What Teachers Should Know

Speech disorders can make it hard to communicate. Someone may have trouble with:

  • articulation (production of speech sounds), such as lisping, when a person substitutes the letters “s” and “z” with “th”
  • voice: the pitch and volume of sounds made
  • fluency (flow of speech), such as stuttering or stammering

Sometimes kids with speech disorders have oral–motor problems. This means the muscles used to create speech aren’t working properly. Speech disorders also can be related to conditions like a developmental delay, autism, a hearing disorder, weak muscles around the mouth, cleft lip or palate, hoarseness, and breathing or swallowing disorders.

Treatment for a speech problems focuses on speech-language therapy to improve skills. The sooner therapy begins, the better.

What Teachers Can Do

Students with speech disorders may benefit from individualized education programs (IEPs) or 504 education plans. Many kids see a speech-language pathologist during the school day.

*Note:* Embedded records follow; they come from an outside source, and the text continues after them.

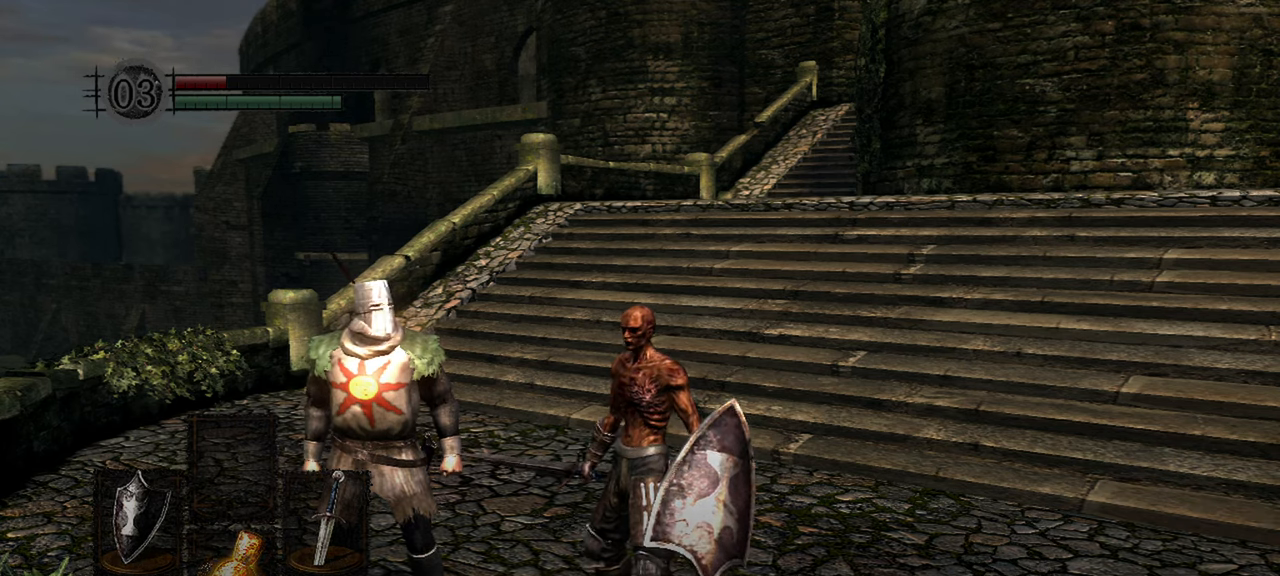
{"dt_ms": 500, "buttons": [], "left_stick": "center", "right_stick": "center", "events": []}
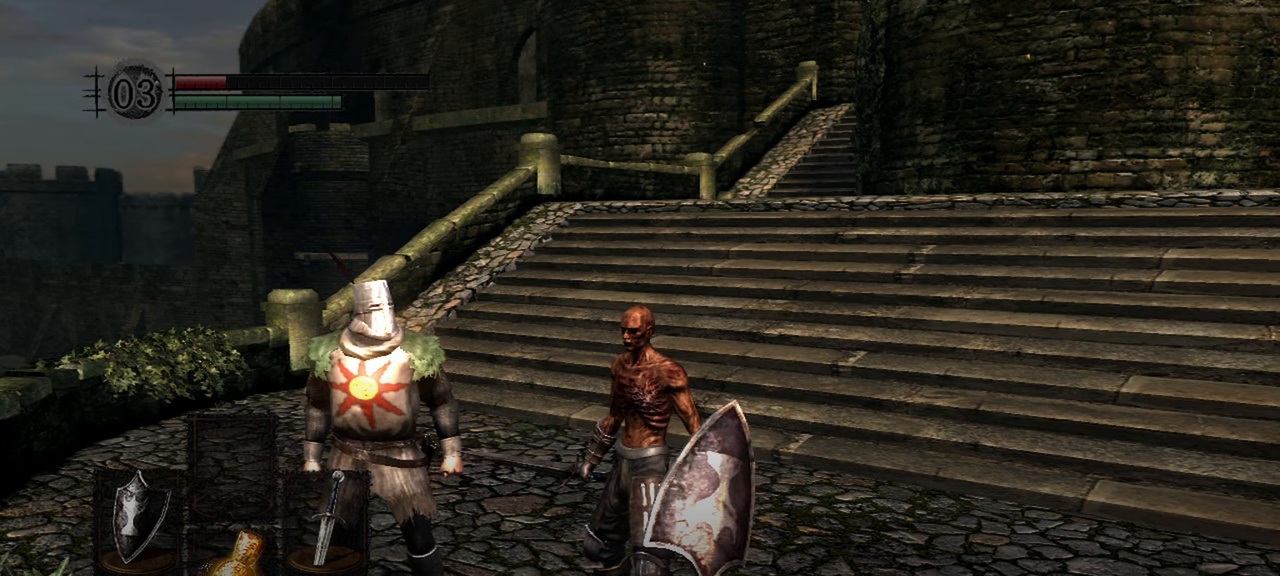
{"dt_ms": 500, "buttons": [], "left_stick": "center", "right_stick": "center", "events": []}
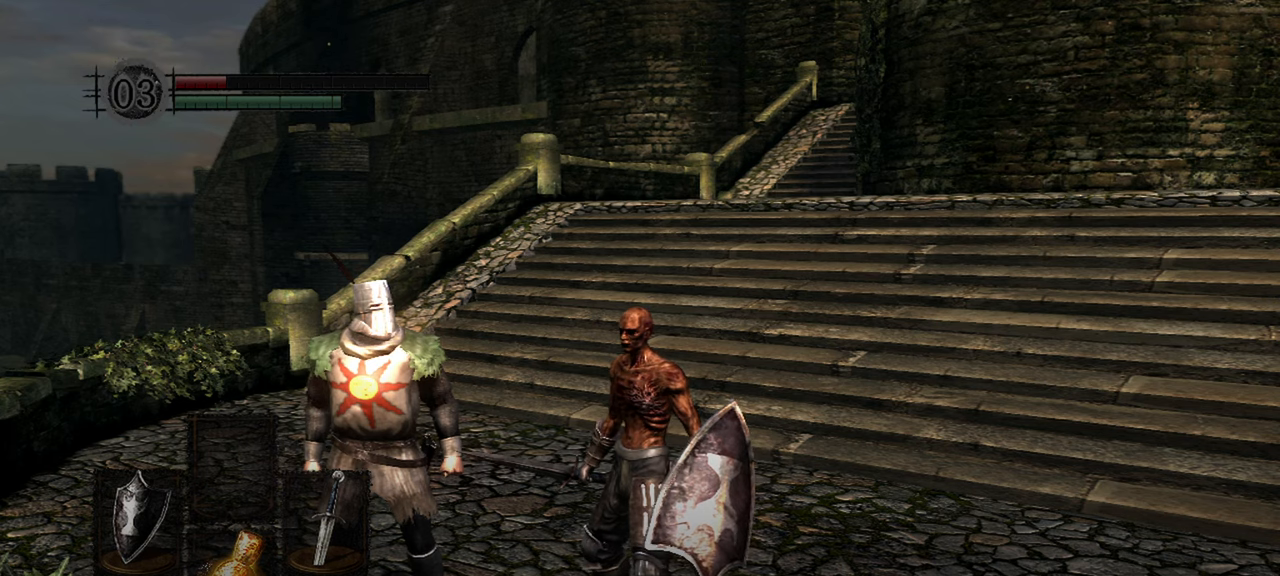
{"dt_ms": 500, "buttons": [], "left_stick": "center", "right_stick": "right", "events": [[450, "right_stick", "right"]]}
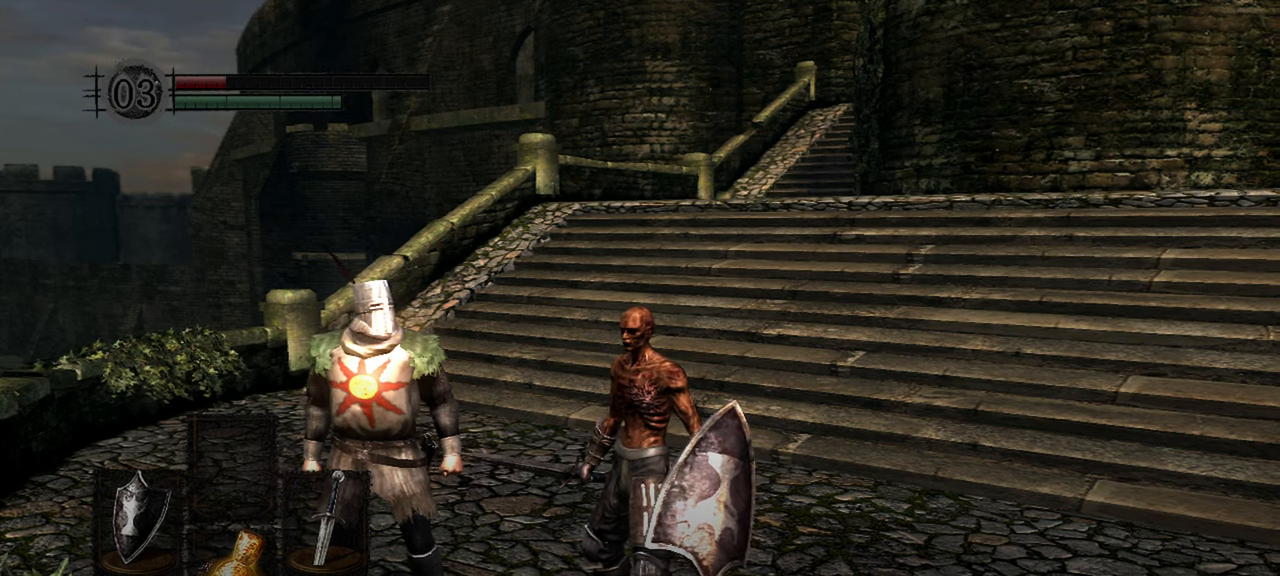
{"dt_ms": 500, "buttons": [], "left_stick": "center", "right_stick": "right", "events": []}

Therapy may be one or more times a week, depending on the severity of the problem.

Kids with speech problems can feel stressed and anxious, which can make it even harder to talk and express themselves. A student may speak slowly in class and should be given plenty of time to express thoughts. It’s not helpful to interrupt or complete a sentence for the student, and might embarrass them.

To support students in your classroom:

  • Move students closer to you. A child may need to sit closer to you if speech problems are related to a hearing problem. 
  • Give extra time to complete assignments or make up work when needed.
  • Substitute written papers or projects for oral presentations, or allow a student to demonstrate learning one-on-one with you. Asking questions in a way that lets the student give a brief answer can also help. 
  • Use technology to make learning easier. A special education teacher, speech-language pathologist, or the student’s family may be able to suggest the best programs or devices to use.
  • Be patient when students with speech disorders speak. Be a role model to your other students about the importance of not interrupting and letting people finish their own sentences.
  • Talk about and celebrate differences. Students with speech problems want to be accepted like everyone else. But sometimes they’re targeted by others who see them as “different.” Talk about and celebrate differences, and focus on the interests that kids share. Be mindful of bullying, and keep a zero-tolerance policy for that behavior.

By addressing special needs and offering support when needed, you can help students with a speech disorder learn as best as possible.